For ten days, Q was quiet, but a new voice emerged @EyeTheSpy, an anonymous NSA intelligence tech who said, on his own account, he felt like joining Twitter to answer direct Q&A about the secrets to which he was privy.
His direct, and profanity-laced answers, endeared him to many in their shared hatred of The Cabal, frustrated with the slow-pace of The Plan — many people have been calling in vein for the end to the evil doers for many years and even decades. They enamored of his quick response to doxxing clowns and harassing lying elite.
In two weeks, his account grew to 24,000 followers.
As Trumpy started his day with Kim, this voice changes his avatar, background and name and becomes Cheshire Cat. In the “Alice in Wonderland” allusions running through Q posts — we’re talking about the White Rabbit as Julian Assange and Wonderland both this alternate reality where every politician, billionaire and celebrity is part of a secret death cult that controls the world.
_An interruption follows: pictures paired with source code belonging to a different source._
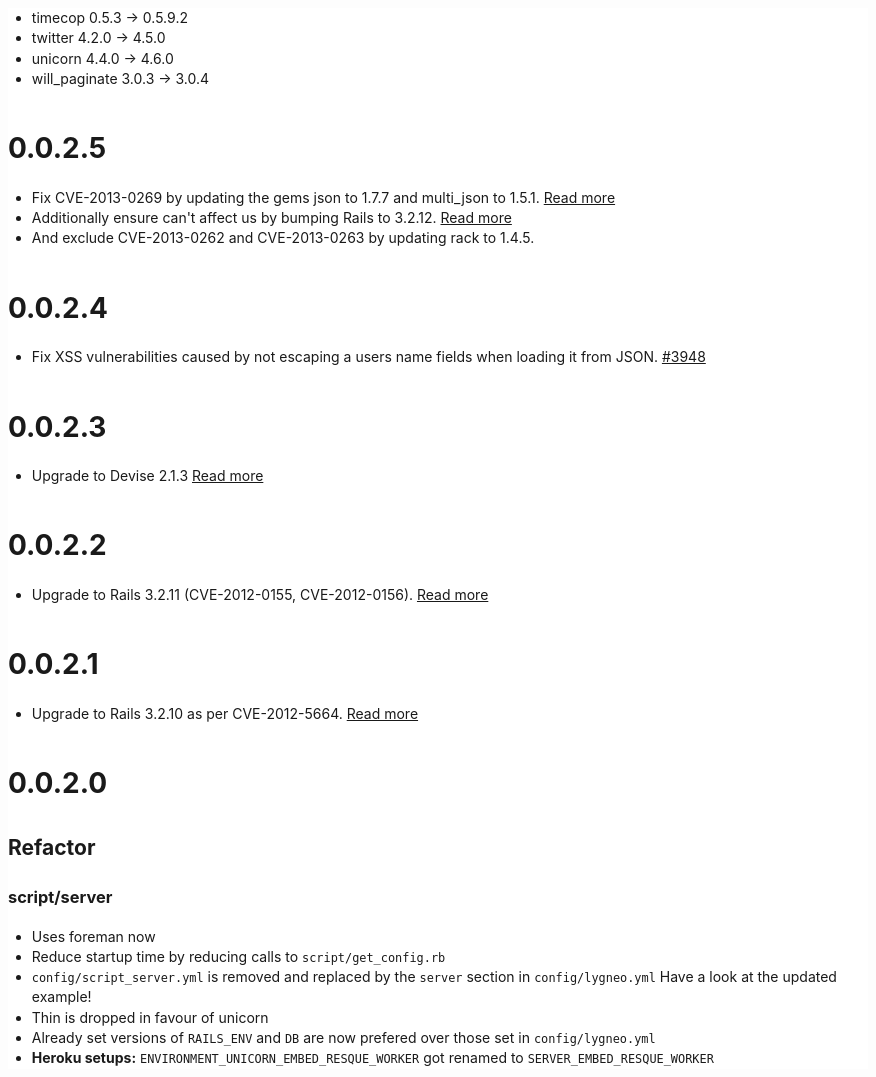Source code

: * timecop 0.5.3 -> 0.5.9.2
* twitter 4.2.0 -> 4.5.0
* unicorn 4.4.0 -> 4.6.0
* will_paginate 3.0.3 -> 3.0.4


# 0.0.2.5

* Fix CVE-2013-0269 by updating the gems json to 1.7.7 and multi\_json to 1.5.1. [Read more](https://groups.google.com/forum/?fromgroups=#!topic/rubyonrails-security/4_YvCpLzL58)
* Additionally ensure can't affect us by bumping Rails to 3.2.12. [Read more](https://groups.google.com/forum/?fromgroups=#!topic/rubyonrails-security/AFBKNY7VSH8)
* And exclude CVE-2013-0262 and CVE-2013-0263 by updating rack to 1.4.5.

# 0.0.2.4

* Fix XSS vulnerabilities caused by not escaping a users name fields when loading it from JSON. [#3948](https://github.com/lygneo/lygneo/issues/3948)

# 0.0.2.3

* Upgrade to Devise 2.1.3 [Read more](http://blog.plataformatec.com.br/2013/01/security-announcement-devise-v2-2-3-v2-1-3-v2-0-5-and-v1-5-3-released/)

# 0.0.2.2

* Upgrade to Rails 3.2.11 (CVE-2012-0155, CVE-2012-0156). [Read more](http://weblog.rubyonrails.org/2013/1/8/Rails-3-2-11-3-1-10-3-0-19-and-2-3-15-have-been-released/)

# 0.0.2.1

* Upgrade to Rails 3.2.10 as per CVE-2012-5664. [Read more](https://groups.google.com/group/rubyonrails-security/browse_thread/thread/c2353369fea8c53)

# 0.0.2.0

## Refactor

### script/server

* Uses foreman now
* Reduce startup time by reducing calls to `script/get_config.rb`
* `config/script_server.yml` is removed and replaced by the `server` section in `config/lygneo.yml`
  Have a look at the updated example!
* Thin is dropped in favour of unicorn
* Already set versions of `RAILS_ENV` and `DB` are now prefered over those set in `config/lygneo.yml`
* **Heroku setups:** `ENVIRONMENT_UNICORN_EMBED_RESQUE_WORKER` got renamed to `SERVER_EMBED_RESQUE_WORKER`
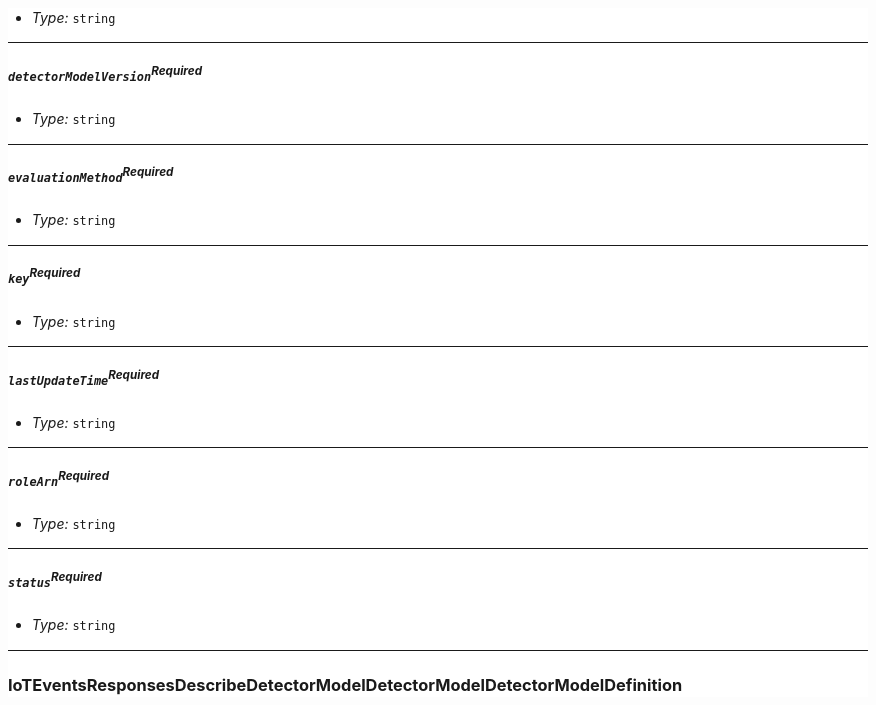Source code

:- *Type:* `string`

---

##### `detectorModelVersion`<sup>Required</sup> <a name="aws-cdk-sdk.iotevents.IoTEventsResponsesDescribeDetectorModelDetectorModelDetectorModelConfiguration.property.detectorModelVersion"></a>

- *Type:* `string`

---

##### `evaluationMethod`<sup>Required</sup> <a name="aws-cdk-sdk.iotevents.IoTEventsResponsesDescribeDetectorModelDetectorModelDetectorModelConfiguration.property.evaluationMethod"></a>

- *Type:* `string`

---

##### `key`<sup>Required</sup> <a name="aws-cdk-sdk.iotevents.IoTEventsResponsesDescribeDetectorModelDetectorModelDetectorModelConfiguration.property.key"></a>

- *Type:* `string`

---

##### `lastUpdateTime`<sup>Required</sup> <a name="aws-cdk-sdk.iotevents.IoTEventsResponsesDescribeDetectorModelDetectorModelDetectorModelConfiguration.property.lastUpdateTime"></a>

- *Type:* `string`

---

##### `roleArn`<sup>Required</sup> <a name="aws-cdk-sdk.iotevents.IoTEventsResponsesDescribeDetectorModelDetectorModelDetectorModelConfiguration.property.roleArn"></a>

- *Type:* `string`

---

##### `status`<sup>Required</sup> <a name="aws-cdk-sdk.iotevents.IoTEventsResponsesDescribeDetectorModelDetectorModelDetectorModelConfiguration.property.status"></a>

- *Type:* `string`

---


### IoTEventsResponsesDescribeDetectorModelDetectorModelDetectorModelDefinition <a name="aws-cdk-sdk.iotevents.IoTEventsResponsesDescribeDetectorModelDetectorModelDetectorModelDefinition"></a>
But who is the Cheshire Car? How dare this guy throw another character at us out of the blue? And who changes nome de guerre in the middle of the war?
(But, wait? Who is this anonymous NSA guy, really? Is this CIA? Is this Snowden behind the curtain? Is this Assange? Not knowing makes you want to know more!)
Maybe it’s the same guy changing costumes for the second act of our middle school play? I hoped so, as I liked the techie spy f*ckwit, his term for argumentative trolls.
My favorite thing were “concern trolls” — who start like this, “Why Spy I do agree wholeheartedly with your bravery and service, but I’m concerned your missing” the point of view of some X Y Z disinfo, disinfo, disinfo…” Then he would say “lop off their heads” and block them. I personally like having idiots come at me — I like to see the wholes in their arguments, but I ignore and pump out more infuriating stuff!
All good things come to an end – after three weeks, NSA guy had gone from EyeTheSpy to CheshireCat to NKSummit and back again before going on about Lucifer and alien planets, and, poof, his account was gone.
Everyone could be pretend. He came back and said he was hacked and was sorry for pinning all the BOOMS in the first week of The Storm when it looks it’s finally coming down hard a month.
I dunno. All the skulduggery gets a bit tiring, but the effort is worth it. By now hundreds of thousands have had access to original documents and were able to research their connections on their own to come to the conclusion that we’re sharing here.
The backbone of a totally new version of history was passed to the public, arming teachers to help their neighbors with historical facts and insider info laid out in these posts by Q.